Later that day, I turned on my computer and found the Internet overrun with stories about comments made by Microsoft CEO Satya Nadella, who said that it was not "good karma" for women to ask for raises. He has since apologized (multiple times) and explained that he had been mentored never to ask for a raise. Perhaps he never had to, but he also went on to admit that when he made that statement, he had neglected to account for exclusion and bias in the workplace -- exclusion and bias against women.

I'm glad that Nadella recognized his error, but at the same time, the fact that he made it in the first place is a sign that we still have a long road ahead of us. In 2013, women were still averaging 78 percent of the pay of a man doing the same job, and the gender gap is even greater for women of color. For example, Hispanic women's salaries are 54 percent of a white man's salary for the same job, according to the American Association of University Women (AAUW).
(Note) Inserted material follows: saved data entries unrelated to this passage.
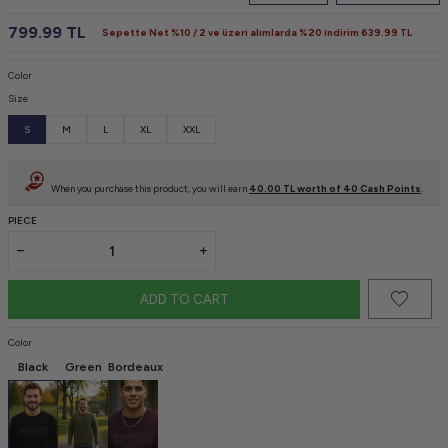
799.99
TL
Sepette Net %10 / 2 ve üzeri alımlarda %20 indirim
639.99
TL
Color
Size
S
M
L
XL
XXL
When you purchase this product, you will earn
40.00
TL worth of
40
Cash Points
.
PIECE
ADD TO CART
Color
Black
Green
Bordeaux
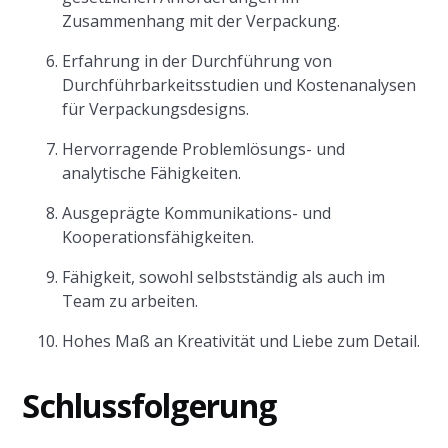
Zusammenhang mit der Verpackung.
Erfahrung in der Durchführung von
Durchführbarkeitsstudien und Kostenanalysen
für Verpackungsdesigns.
Hervorragende Problemlösungs- und
analytische Fähigkeiten.
Ausgeprägte Kommunikations- und
Kooperationsfähigkeiten.
Fähigkeit, sowohl selbstständig als auch im
Team zu arbeiten.
Hohes Maß an Kreativität und Liebe zum Detail.
Schlussfolgerung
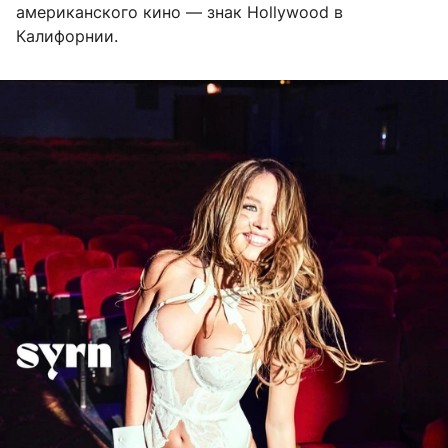
американского кино — знак Hollywood в
Калифорнии.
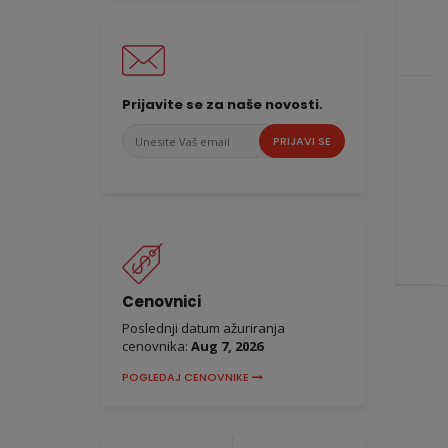
Prijavite se za naše novosti.
Unesite
PRIJAVI SE
Vaš
email
Cenovnici
Poslednji datum ažuriranja
cenovnika:
Aug 7, 2026
POGLEDAJ CENOVNIKE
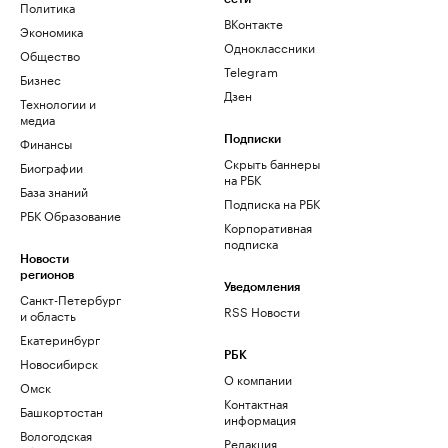
Политика
ВКонтакте
Экономика
Одноклассники
Общество
Telegram
Бизнес
Дзен
Технологии и
медиа
Финансы
Подписки
Скрыть баннеры
Биографии
на РБК
База знаний
Подписка на РБК
РБК Образование
Корпоративная
подписка
Новости
регионов
Уведомления
Санкт-Петербург
RSS Новости
и область
Екатеринбург
РБК
Новосибирск
О компании
Омск
Контактная
Башкортостан
информация
Вологодская
Редакция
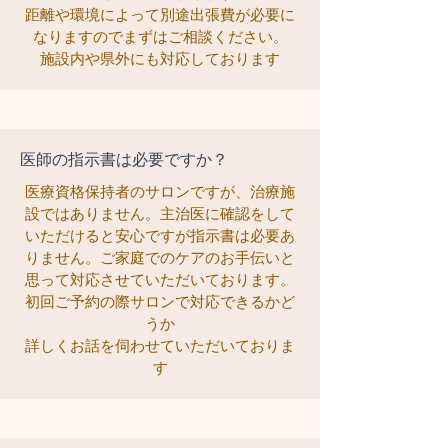
距離や環境によって別途出張費が必要に
なりますのでまずはご相談ください。
施設内や県外にも対応しております
医師の指示書は必要ですか？
医療資格保持者のサロンですが、治療施
設ではありません。主治医に確認をして
いただけると安心ですが指示書は必要あ
りません。ご家庭でのケアのお手伝いと
思って対応させていただいております。
初回ご予約の際サロンで対応できるかど
うか
詳しくお話を伺わせていただいておりま
す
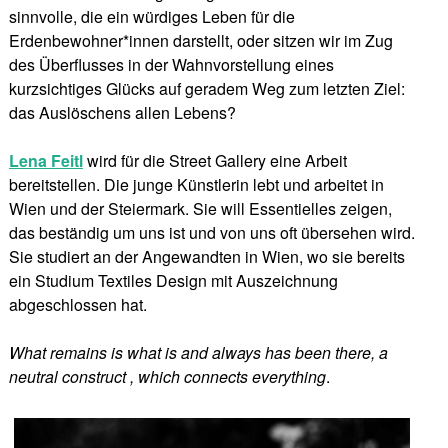
sinnvolle, die ein würdiges Leben für die
Erdenbewohner*innen darstellt, oder sitzen wir im Zug
des Überflusses in der Wahnvorstellung eines
kurzsichtiges Glücks auf geradem Weg zum letzten Ziel:
das Auslöschens allen Lebens?
Lena Feitl
wird für die Street Gallery eine Arbeit
bereitstellen. Die junge Künstlerin lebt und arbeitet in
Wien und der Steiermark. Sie will Essentielles zeigen,
das beständig um uns ist und von uns oft übersehen wird.
Sie studiert an der Angewandten in Wien, wo sie bereits
ein Studium Textiles Design mit Auszeichnung
abgeschlossen hat.
What remains is what is and always has been there, a
neutral construct , which connects everything
.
As a woman in a STEM career (the acronym for careers in Science, Technology, Engineering, and Medicine), I have long understood that I am definitely a minority. It is de rigueur to ask how to entice more women to enter STEM careers, but Mr. Nadella's comment begs the question: Why would anyone want to join a club where she is not wanted and not valued? It's a longer, harder road for a woman to become a doctor, a scientist, or an engineer than it is for a man. Why bother?

Because "bothering" is how we change the world. "Bothering" is how we make it okay for a cheerleader to be great at science and math, for a woman doctor or scientist or engineer to be paid the same as her male colleagues, and for a woman having a heart attack to be diagnosed quickly and treated effectively, in a manner fitting her needs, not the needs of the male heart attack patient in the next room.

After telling those high school girls that the world is open to them, that they can be and do anything, I recognized a hint of my own skepticism. What I said was true, but perhaps I did not emphasize the difficulty of the journey. And yet, I hope those girls will take what I said to heart. That they will strive and try and succeed and change things. I looked each of them in the eye and told them that when it gets tough, keep going, keep fighting, and keep pushing. And, most of all stand up for who you are and what you want. And if you aren't getting it? Ask.

I say to Mr. Nadella, good karma is not about allowing yourself to be stepped over. Good karma comes from standing up and doing the right thing, and sometimes, asking for what you deserve is the right thing -- not just for yourself, but for everyone who comes after you. Good karma is also about treating others the same way that you would want to be treated yourself, and I hope as a CEO of a major international corporation, Mr. Nadella recognizes that. To the young girls out there, I hope they won't be deterred by misguided thoughts about karma or consequences. Take what is rightfully yours, and stand up for yourselves. You can do it, even if the world hasn't changed as much as I sometimes think it has. Maybe it will be easier for you, and maybe it won't, but hang in there. I still believe you can be anything you want to be. Don't let anyone tell you differently.